Not that the bartender is obsolete in the drink selection process. Up to 74% of guests will seek bartender recommendation when choosing a cocktail, said Matthew Crompton, regional director – Americas, for NielsenIQ.
Keep in mind that many consumers have already looked at your cocktail menu online or on Instagram, Crompton said. “Social media is part of the path to purchase.”
People want that beautiful cocktail for Instagram, whether it’s kitchy, minimalist, trendy, etc., said Ventura. And people that post tend to spend more on drinks, so you can charge more for those highly Instagrammable cocktails.
It’s not just about cocktail looks, however: The premiumization trend of people drinking “less, but better” in bars and restaurants continues. When given the choice, consumers will opt for quality over quantity, Crompton said.

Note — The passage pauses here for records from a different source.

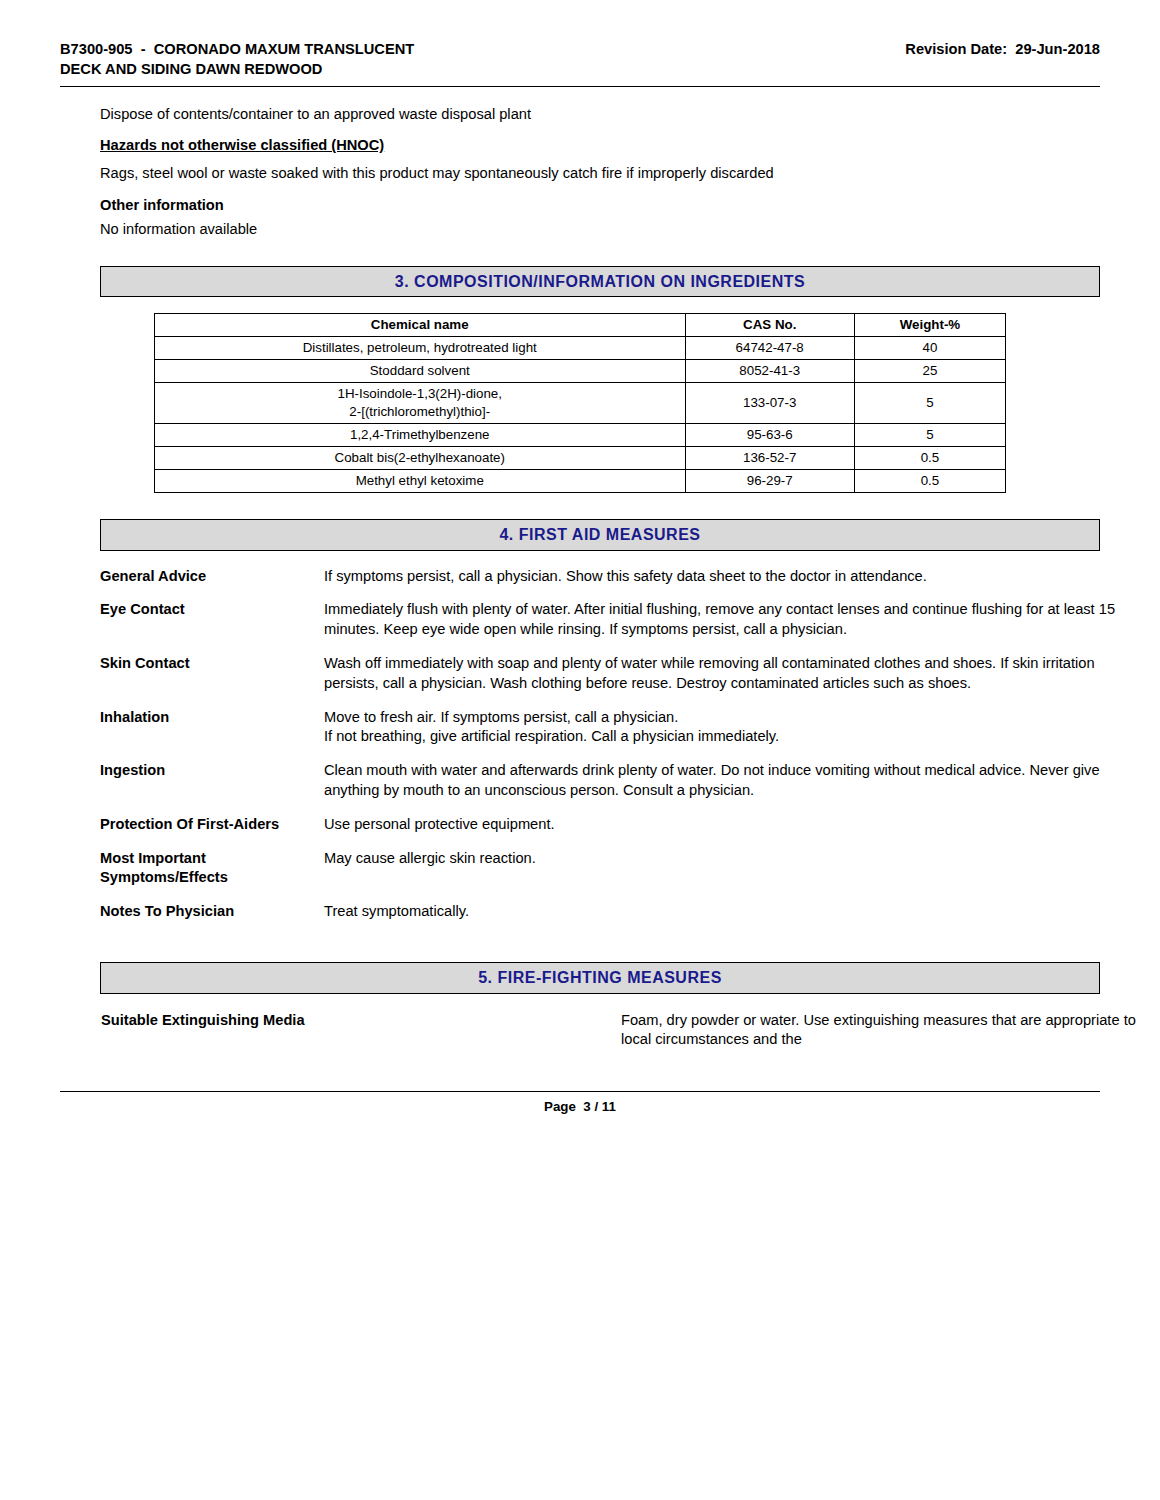B7300-905 - CORONADO MAXUM TRANSLUCENT
DECK AND SIDING DAWN REDWOOD
Revision Date: 29-Jun-2018
Dispose of contents/container to an approved waste disposal plant
Hazards not otherwise classified (HNOC)
Rags, steel wool or waste soaked with this product may spontaneously catch fire if improperly discarded
Other information
No information available
3. COMPOSITION/INFORMATION ON INGREDIENTS
| Chemical name | CAS No. | Weight-% |
| --- | --- | --- |
| Distillates, petroleum, hydrotreated light | 64742-47-8 | 40 |
| Stoddard solvent | 8052-41-3 | 25 |
| 1H-Isoindole-1,3(2H)-dione, 2-[(trichloromethyl)thio]- | 133-07-3 | 5 |
| 1,2,4-Trimethylbenzene | 95-63-6 | 5 |
| Cobalt bis(2-ethylhexanoate) | 136-52-7 | 0.5 |
| Methyl ethyl ketoxime | 96-29-7 | 0.5 |
4. FIRST AID MEASURES
| General Advice | If symptoms persist, call a physician. Show this safety data sheet to the doctor in attendance. |
| Eye Contact | Immediately flush with plenty of water. After initial flushing, remove any contact lenses and continue flushing for at least 15 minutes. Keep eye wide open while rinsing. If symptoms persist, call a physician. |
| Skin Contact | Wash off immediately with soap and plenty of water while removing all contaminated clothes and shoes. If skin irritation persists, call a physician. Wash clothing before reuse. Destroy contaminated articles such as shoes. |
| Inhalation | Move to fresh air. If symptoms persist, call a physician. If not breathing, give artificial respiration. Call a physician immediately. |
| Ingestion | Clean mouth with water and afterwards drink plenty of water. Do not induce vomiting without medical advice. Never give anything by mouth to an unconscious person. Consult a physician. |
| Protection Of First-Aiders | Use personal protective equipment. |
| Most Important Symptoms/Effects | May cause allergic skin reaction. |
| Notes To Physician | Treat symptomatically. |
5. FIRE-FIGHTING MEASURES
| Suitable Extinguishing Media | Foam, dry powder or water. Use extinguishing measures that are appropriate to local circumstances and the |
Page 3 / 11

He cited a survey of 30,000 people in 27 different countries that asked what participants would spend $20 on when ordering a drink on-premise. Nearly a quarter (22%) said they’d splurge on one luxury/superpremium drink; 44% said they would opt for two high-quality/premium drinks; 24% would order three medium-quality drinks; 5% would go for four standard/lower-quality drinks; and another 5% would take five value/entry-level drinks.
The brands used in cocktails and promoted on menus make a difference. P.F. Chang’s Organic Agave Margarita featuring Patron Silver tequila has proven to be a hit after changing one of the three ingredients. When the chain switched the tequila brand, the Margarita shot up from the number-six selling drink to number-two, behind the chain’s signature Asian Pear Martini.
That also speaks to the overall strength of the Margarita, which Ventura pointed out was the number-one-selling cocktail in nearly every channel in the U.S. “One out of every five cocktails sold in the U.S. in a Margarita,” she said.